EXTRACT PROVIDED:
FS: You know, to be quiet frank with you, the United States, I mean the American administration, they don't do anything to help us stop the insurgents. If one politician or a writer has a sinister thinking, he would conclude that the United States wanted to keep talking about insurgents crossing the border to Iraq in order to justify the difficulties that the United States is facing inside Iraq. You have to put the blame on somebody, you can't blame it on the American people because the American people were not in favor of this war or perhaps other wars, and the American administration did not make a referendum to ask American people whether they want this war or not. Even the European Union, which is a partner, an ally to the United States, not all of them wanted this war. From the beginning they had there own reservations. The American troops went to Iraq on there own, without even calculating the difficulties, without expecting what they are going to confront inside Iraq. Again, I am referring to Bremer's memoirs. He is a simple man in my view, but what he has written is very deep.

EP: But why didn't you stop those buses? You could have done that then, you could have stopped the recruiting here in Damascus.

[Saved data entries]
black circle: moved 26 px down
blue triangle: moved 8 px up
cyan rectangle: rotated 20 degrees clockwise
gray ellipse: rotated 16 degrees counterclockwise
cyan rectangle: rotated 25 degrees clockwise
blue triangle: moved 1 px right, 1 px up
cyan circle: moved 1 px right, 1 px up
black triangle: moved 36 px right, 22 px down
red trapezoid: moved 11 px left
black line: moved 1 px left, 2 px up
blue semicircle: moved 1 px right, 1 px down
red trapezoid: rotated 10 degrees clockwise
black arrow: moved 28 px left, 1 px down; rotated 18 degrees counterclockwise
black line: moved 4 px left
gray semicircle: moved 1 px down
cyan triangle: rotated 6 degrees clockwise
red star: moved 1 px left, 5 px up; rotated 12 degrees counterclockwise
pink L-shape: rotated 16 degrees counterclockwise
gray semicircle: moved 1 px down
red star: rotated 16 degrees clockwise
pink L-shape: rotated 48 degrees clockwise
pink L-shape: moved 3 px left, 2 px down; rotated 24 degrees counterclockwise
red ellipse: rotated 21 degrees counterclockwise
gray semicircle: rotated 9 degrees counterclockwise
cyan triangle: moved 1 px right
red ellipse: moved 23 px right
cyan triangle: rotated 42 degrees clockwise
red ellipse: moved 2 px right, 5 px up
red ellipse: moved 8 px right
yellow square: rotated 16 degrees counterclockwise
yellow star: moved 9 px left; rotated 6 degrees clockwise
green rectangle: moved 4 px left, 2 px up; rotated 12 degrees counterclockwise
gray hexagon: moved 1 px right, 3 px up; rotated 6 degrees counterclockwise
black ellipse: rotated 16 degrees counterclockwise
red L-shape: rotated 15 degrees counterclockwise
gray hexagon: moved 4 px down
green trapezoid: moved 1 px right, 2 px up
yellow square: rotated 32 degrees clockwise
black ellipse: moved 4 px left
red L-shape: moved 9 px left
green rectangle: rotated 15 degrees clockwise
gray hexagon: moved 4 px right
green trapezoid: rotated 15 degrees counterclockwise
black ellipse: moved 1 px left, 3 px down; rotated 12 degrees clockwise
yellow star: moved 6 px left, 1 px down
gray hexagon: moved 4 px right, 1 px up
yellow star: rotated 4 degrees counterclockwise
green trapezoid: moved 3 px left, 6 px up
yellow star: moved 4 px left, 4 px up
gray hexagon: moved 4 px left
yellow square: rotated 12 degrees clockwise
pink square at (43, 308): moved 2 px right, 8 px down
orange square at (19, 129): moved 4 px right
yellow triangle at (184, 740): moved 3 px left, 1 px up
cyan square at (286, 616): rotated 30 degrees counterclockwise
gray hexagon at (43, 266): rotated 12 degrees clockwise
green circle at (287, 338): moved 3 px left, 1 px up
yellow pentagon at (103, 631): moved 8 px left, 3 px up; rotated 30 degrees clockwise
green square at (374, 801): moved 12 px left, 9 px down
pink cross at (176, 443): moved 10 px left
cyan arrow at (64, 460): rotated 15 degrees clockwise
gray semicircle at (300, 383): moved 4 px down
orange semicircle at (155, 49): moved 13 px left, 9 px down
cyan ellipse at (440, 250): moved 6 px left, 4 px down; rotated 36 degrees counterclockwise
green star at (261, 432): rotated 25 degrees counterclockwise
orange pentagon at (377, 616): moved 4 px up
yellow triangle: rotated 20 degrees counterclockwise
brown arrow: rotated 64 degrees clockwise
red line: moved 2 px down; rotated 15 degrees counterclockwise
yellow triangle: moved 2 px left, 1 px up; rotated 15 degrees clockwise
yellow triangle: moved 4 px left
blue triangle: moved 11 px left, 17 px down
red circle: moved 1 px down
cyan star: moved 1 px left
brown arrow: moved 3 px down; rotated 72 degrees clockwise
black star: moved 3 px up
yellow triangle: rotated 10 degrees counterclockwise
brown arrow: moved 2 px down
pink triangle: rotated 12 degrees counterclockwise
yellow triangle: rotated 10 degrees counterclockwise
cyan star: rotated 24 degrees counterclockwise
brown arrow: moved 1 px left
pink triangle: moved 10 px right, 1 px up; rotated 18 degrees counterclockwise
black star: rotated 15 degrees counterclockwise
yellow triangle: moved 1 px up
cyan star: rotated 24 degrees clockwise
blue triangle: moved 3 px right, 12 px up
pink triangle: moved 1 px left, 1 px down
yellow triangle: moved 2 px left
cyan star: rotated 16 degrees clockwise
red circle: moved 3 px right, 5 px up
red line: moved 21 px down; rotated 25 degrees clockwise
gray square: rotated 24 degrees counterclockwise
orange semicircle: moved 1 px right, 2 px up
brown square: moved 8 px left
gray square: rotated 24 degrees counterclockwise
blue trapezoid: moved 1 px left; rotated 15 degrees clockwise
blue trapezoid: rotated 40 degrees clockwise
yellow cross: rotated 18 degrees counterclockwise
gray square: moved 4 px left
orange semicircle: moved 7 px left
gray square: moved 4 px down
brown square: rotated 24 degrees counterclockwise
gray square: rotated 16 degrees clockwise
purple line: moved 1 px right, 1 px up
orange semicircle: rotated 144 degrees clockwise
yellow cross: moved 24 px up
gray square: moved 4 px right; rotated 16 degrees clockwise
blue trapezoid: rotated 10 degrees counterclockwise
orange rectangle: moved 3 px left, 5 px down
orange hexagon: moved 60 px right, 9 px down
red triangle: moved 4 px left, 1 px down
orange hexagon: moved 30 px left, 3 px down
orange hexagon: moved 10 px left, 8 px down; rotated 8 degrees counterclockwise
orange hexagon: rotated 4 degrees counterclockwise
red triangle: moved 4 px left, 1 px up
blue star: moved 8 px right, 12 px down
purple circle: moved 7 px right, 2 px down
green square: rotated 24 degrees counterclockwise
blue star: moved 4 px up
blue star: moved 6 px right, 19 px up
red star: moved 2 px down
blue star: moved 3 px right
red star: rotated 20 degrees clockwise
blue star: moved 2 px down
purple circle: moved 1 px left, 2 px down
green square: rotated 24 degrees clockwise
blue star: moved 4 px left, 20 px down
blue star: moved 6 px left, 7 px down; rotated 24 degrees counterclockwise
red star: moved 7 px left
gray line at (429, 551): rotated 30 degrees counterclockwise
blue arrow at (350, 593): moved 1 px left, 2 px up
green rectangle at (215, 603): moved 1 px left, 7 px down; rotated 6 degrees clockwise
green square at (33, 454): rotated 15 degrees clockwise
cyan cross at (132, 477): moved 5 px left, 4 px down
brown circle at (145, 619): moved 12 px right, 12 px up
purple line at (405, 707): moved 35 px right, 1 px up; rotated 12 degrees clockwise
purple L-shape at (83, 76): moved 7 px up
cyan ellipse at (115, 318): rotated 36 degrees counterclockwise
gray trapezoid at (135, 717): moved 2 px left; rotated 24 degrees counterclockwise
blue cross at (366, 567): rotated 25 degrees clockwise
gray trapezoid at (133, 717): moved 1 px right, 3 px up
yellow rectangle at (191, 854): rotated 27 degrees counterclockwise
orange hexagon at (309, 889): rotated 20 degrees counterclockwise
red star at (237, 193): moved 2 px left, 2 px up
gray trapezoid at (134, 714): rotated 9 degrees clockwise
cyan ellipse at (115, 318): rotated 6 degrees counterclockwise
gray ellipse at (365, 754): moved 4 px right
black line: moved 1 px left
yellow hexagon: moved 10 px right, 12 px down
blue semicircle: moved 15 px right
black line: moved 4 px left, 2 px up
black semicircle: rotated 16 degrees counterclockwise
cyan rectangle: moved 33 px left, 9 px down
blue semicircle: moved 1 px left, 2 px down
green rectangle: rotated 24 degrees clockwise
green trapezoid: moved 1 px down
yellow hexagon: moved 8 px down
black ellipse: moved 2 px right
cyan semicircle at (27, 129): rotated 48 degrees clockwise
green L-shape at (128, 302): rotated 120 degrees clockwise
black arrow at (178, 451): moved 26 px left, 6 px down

REQUEST 1: Reproduce the shape displacement records verbatim, starting at the first record and ending at the line that contains "cyan circle: moved 1 px right, 1 px up", with both of those lines included.
REQUEST 2: Continue the interview excerpt about insurgents crossing the border into Iraq, beginning right after its final sentence.

EXERCISE RESULT 1:
black circle: moved 26 px down
blue triangle: moved 8 px up
cyan rectangle: rotated 20 degrees clockwise
gray ellipse: rotated 16 degrees counterclockwise
cyan rectangle: rotated 25 degrees clockwise
blue triangle: moved 1 px right, 1 px up
cyan circle: moved 1 px right, 1 px up

EXERCISE RESULT 2:
FS: We never recruited anyone. Not not-the Syrian government, not recruited anybody and sent to Iraq, for sure. But I am telling you the truth. No border is a 100 percent safe.

EP: But, lets go back…

FS: Neither the Syrian -Iraqi border, nor the American - Mexican -Canadian border…

EP: Fair enough…

FS: Or the Afghani-, for instance, Iranian border. I mean this is something to do with motive. People, some people, when they see there are American tanks in that country, they do anything to cross the border. They do anything. They even sacrifice their lives to cross the border to confront these tanks. This is, I mean if you read history, this is history. This step doesn't have to have assistance from any other people. It is personal, ideological motive. I give you a realistic example. The United States went to Iraq to find out whether there was mass destruction weapon. They didn't find that, and they said at one time they were after al Qaeda in Iraq. There was no Qaeda there. But now there is. Why? As though they attracted al Qaeda from Afghanistan, from Egypt, from Algeria, from Syria if there were any, from Lebanon, from Jordan, from Saudi Arabia definitely because they are the homeland of the al Qaeda, or used to be.

EP: If there was recruiting going on here then, and there was, then did you move to stop it?

FS: Of course. You know we never had relations with al Qaeda, even when they ruled in Afghanistan.

EP: I'm not talking about al Qaeda, I am talking about young men from the Arab countries who came here to fight.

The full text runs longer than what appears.